# [Physics] Question on the negativity of the coefficient of restitution

collisionconservation-lawshomework-and-exercisesmomentum

I was trying to solve a Mechanics question on Momentum.

Here is the question :

Two small smooth spheres A and B have equal radii and have masses m and km respectively. They are moving in a straight line in the same direction on a smooth horizontal table. The speed of A is $$u$$ and the speed of B is $$\frac{2u}{3}$$. Sphere A collides directly with sphere B. The coefficient of restitution between the spheres is $$\frac{4}{5}$$.

(i) Find the speed of A after the collision in terms of $$u$$ and $$k$$.

My Attempt

So I formed two equations, first the conservation of momentum:

$$mv_A+kmv_B=mu+\frac{2}{3}kmu$$

And coefficient of restitution formula :

$$v_A-v_B=\frac{4}{5}\left(u-\frac{2u}{3}\right)\tag{2}$$

Now I don't get the correct answer and the problem is that (2) is wrong according to answer book. The answer book states:

$$v_A-v_B=\frac{-4}{5}\left(u-\frac{2u}{3}\right)$$

You can see its quite similar to my equation, except that there is a – sign in front of the coefficient of restitution. Why is it negative?

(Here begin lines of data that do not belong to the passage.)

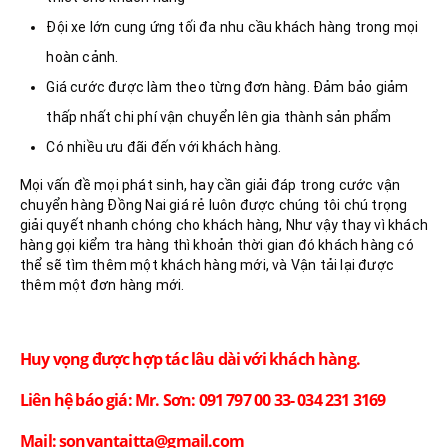
Đội xe lớn cung ứng tối đa nhu cầu khách hàng trong mọi
hoàn cảnh.
Giá cước được làm theo từng đơn hàng. Đảm bảo giảm
thấp nhất chi phí vận chuyển lên gia thành sản phẩm
Có nhiều ưu đãi đến với khách hàng.
Mọi vấn đề mọi phát sinh, hay cần giải đáp trong cước vận
chuyển hàng Đồng Nai giá rẻ luôn được chúng tôi chú trọng
giải quyết nhanh chóng cho khách hàng, Như vậy thay vì khách
hàng gọi kiểm tra hàng thì khoản thời gian đó khách hàng có
thể sẽ tìm thêm một khách hàng mới, và Vận tải lại được
thêm một đơn hàng mới.
Huy vọng được hợp tác lâu dài với khách hàng.
Liên hệ báo giá: Mr. Sơn: 091 797 00 33- 034 231 3169
Mail:
sonvantaitta@gmail.com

The equation, $v_A-v_B = \frac{4}{5}(u-2u/3)$ is incorrect.
The proper equation for the coefficient of restitution is given by, $v_A-v_B$ = $e(u_B-u_A)$, where $u$ and $v$ are velocities along the line of impact. I believe you came across the somewhat incomplete statement that the relative speed of separation after the collision is $e$ times the initial speed of approach along the line of impact. The more accurate statement would be that the relative velocity of separation is $e$ times the negative relative velocity of approach.